- INSTRUCTIONS TO FOLLOW: The lines to copy from the data below are those that hold the string "measures".

★ ★ ★ ★

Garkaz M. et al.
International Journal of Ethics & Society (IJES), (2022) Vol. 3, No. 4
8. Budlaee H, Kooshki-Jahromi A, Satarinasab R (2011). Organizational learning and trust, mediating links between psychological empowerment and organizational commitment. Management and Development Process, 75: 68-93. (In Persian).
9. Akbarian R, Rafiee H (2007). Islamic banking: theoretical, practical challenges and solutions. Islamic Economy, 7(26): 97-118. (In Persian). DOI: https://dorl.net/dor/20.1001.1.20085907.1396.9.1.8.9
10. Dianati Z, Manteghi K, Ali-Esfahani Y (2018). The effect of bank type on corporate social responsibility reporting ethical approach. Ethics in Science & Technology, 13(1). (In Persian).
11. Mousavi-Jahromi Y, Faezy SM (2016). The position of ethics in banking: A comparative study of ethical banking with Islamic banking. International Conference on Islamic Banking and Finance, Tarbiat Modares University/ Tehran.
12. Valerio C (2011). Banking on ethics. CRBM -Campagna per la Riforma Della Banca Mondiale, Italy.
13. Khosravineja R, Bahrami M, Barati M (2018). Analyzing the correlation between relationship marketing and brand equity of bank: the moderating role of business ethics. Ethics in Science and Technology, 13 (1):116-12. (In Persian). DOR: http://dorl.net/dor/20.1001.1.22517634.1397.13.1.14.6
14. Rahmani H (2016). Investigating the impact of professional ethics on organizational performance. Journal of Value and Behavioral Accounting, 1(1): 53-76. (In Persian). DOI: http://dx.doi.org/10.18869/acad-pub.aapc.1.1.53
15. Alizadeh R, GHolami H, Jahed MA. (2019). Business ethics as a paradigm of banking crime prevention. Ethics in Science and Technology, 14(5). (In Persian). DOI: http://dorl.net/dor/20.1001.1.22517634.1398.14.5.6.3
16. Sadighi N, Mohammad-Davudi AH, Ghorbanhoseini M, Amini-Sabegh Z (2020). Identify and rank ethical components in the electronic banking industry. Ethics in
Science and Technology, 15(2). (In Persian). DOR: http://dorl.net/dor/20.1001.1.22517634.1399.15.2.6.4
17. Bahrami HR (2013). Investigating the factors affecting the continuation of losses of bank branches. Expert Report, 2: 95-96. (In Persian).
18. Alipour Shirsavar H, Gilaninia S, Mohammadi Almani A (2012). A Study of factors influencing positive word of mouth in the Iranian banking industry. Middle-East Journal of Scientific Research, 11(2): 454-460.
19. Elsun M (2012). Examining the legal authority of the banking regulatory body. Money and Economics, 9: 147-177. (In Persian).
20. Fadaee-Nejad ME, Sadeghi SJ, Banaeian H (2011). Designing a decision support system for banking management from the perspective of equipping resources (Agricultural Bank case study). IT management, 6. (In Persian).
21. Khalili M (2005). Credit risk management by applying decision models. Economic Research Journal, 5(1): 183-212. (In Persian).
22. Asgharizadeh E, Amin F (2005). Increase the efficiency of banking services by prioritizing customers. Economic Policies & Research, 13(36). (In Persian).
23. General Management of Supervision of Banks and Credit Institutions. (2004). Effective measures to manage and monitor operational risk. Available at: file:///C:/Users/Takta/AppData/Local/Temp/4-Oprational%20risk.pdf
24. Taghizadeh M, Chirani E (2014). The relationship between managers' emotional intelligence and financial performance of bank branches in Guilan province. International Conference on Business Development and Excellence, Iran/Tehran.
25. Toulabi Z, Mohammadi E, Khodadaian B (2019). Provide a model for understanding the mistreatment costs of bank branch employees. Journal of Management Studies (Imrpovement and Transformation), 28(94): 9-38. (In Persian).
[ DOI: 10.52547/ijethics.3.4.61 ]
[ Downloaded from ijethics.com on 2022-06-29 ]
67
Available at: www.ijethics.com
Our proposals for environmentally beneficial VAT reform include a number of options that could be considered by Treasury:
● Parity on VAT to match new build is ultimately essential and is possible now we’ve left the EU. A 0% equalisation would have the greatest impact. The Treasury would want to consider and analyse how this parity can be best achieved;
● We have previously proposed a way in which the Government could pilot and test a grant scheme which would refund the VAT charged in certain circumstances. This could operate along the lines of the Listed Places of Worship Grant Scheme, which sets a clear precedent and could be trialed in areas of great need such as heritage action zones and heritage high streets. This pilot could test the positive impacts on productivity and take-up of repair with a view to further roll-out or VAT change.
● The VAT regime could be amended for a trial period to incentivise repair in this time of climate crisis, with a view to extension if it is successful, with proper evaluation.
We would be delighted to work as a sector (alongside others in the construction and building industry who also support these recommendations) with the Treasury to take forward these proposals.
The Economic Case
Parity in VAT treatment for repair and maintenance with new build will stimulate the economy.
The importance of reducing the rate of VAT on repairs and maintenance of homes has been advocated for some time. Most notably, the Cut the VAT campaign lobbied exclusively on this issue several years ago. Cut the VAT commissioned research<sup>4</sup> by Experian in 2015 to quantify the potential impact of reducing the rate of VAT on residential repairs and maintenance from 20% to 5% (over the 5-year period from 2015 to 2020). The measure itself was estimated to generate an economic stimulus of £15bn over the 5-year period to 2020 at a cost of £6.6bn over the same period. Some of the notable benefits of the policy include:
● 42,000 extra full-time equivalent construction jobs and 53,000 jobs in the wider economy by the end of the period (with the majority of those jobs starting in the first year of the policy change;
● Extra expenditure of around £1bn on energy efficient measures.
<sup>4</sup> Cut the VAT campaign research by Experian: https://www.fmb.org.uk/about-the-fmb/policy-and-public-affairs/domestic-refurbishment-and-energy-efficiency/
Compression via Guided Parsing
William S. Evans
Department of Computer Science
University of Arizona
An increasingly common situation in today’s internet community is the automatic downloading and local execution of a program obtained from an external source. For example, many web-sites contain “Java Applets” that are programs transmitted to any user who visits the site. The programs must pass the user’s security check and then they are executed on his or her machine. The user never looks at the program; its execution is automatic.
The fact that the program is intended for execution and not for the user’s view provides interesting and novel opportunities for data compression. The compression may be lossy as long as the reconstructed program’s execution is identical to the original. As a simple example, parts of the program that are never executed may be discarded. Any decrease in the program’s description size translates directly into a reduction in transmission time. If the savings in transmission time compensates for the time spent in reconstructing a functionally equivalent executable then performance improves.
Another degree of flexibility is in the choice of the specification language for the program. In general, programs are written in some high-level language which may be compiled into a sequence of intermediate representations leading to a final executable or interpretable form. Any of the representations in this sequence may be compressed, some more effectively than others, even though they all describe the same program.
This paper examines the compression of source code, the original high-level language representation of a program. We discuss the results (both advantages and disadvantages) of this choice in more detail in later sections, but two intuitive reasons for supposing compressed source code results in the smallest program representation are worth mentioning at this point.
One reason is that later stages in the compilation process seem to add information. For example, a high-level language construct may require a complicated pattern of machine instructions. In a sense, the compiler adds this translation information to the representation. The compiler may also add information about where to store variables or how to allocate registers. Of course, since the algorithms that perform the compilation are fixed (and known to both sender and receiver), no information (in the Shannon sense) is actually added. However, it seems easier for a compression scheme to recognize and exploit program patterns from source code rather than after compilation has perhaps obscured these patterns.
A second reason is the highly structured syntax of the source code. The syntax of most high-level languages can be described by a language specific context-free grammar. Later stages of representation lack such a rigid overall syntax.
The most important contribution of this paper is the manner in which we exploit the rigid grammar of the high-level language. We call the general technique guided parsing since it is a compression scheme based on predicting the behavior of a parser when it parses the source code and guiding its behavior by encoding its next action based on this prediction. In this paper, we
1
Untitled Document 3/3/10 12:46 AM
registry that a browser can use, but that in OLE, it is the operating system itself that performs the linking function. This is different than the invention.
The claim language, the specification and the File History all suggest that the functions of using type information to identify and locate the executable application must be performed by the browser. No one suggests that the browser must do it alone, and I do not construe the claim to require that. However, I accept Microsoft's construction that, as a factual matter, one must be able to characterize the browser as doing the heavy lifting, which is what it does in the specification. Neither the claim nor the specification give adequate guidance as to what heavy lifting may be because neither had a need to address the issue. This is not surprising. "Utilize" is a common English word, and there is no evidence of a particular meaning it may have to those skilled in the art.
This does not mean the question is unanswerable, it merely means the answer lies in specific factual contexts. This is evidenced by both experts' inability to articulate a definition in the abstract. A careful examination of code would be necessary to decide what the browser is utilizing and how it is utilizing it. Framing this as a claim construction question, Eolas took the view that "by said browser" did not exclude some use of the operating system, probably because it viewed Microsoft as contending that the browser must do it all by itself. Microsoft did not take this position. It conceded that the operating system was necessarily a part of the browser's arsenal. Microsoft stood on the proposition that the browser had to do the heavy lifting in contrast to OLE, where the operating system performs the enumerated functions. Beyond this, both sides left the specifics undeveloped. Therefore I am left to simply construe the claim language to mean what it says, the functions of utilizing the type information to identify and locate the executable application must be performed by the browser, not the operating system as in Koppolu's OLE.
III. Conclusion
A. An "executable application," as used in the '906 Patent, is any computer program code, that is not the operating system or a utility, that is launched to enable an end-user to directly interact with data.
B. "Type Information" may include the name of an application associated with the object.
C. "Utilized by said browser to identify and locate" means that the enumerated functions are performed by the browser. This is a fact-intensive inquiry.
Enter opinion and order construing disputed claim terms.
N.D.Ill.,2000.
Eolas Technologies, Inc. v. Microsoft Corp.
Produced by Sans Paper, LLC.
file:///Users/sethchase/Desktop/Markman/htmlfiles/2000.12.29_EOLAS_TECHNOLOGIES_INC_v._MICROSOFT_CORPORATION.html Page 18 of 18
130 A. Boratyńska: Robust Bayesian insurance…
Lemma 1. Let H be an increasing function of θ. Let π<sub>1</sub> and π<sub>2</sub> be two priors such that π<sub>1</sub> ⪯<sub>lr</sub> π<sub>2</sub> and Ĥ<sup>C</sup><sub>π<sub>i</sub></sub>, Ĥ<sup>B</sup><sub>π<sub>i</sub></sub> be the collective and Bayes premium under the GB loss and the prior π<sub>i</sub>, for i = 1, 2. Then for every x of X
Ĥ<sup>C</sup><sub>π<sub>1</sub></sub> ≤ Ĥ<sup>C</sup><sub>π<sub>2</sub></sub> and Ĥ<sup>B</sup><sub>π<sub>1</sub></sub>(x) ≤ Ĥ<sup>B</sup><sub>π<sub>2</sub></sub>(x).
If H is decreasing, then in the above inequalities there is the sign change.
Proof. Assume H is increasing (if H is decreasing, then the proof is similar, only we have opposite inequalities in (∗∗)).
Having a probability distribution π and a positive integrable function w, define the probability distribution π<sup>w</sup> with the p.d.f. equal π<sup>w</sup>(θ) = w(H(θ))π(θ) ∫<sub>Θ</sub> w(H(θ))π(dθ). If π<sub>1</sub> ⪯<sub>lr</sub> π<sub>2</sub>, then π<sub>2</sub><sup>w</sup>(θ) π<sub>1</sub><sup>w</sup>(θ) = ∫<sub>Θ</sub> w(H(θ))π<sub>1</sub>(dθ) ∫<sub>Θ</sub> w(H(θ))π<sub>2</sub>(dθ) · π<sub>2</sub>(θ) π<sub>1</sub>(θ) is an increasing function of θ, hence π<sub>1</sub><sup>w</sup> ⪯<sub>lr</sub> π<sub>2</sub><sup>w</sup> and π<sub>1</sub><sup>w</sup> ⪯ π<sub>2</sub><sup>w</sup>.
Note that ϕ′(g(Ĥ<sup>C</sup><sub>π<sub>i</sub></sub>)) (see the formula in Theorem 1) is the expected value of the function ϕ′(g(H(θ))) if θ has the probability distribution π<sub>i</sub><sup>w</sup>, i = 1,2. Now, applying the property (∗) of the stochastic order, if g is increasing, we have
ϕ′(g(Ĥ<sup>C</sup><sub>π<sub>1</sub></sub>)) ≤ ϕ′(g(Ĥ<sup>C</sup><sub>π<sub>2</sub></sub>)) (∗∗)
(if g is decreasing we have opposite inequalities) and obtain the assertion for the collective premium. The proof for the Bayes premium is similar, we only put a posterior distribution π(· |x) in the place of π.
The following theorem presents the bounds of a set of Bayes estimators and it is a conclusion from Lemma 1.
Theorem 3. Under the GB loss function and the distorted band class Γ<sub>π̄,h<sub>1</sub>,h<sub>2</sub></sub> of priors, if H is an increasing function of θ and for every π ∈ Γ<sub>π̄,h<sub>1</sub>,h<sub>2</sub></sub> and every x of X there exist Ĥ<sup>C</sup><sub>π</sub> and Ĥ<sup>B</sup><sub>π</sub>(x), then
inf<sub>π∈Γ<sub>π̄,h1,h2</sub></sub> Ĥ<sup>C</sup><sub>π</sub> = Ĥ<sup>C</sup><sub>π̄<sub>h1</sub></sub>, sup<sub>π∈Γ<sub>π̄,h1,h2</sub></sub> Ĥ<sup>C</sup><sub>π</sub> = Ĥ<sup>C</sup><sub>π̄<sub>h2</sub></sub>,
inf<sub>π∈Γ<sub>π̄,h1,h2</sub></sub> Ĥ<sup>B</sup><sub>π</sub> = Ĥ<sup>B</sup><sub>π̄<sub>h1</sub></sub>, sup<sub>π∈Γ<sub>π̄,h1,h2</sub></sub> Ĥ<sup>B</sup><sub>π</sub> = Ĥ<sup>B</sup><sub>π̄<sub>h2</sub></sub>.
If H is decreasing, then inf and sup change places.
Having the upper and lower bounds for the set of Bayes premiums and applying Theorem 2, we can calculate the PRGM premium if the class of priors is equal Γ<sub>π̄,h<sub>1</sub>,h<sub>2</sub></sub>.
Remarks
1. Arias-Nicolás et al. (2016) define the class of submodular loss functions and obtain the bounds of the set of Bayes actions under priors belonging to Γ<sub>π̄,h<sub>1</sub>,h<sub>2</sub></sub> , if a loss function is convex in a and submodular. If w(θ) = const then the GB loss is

★ ★ ★ ★

- EXERCISE RESPONSE:
23. General Management of Supervision of Banks and Credit Institutions. (2004). Effective measures to manage and monitor operational risk. Available at: file:///C:/Users/Takta/AppData/Local/Temp/4-Oprational%20risk.pdf
● Extra expenditure of around £1bn on energy efficient measures.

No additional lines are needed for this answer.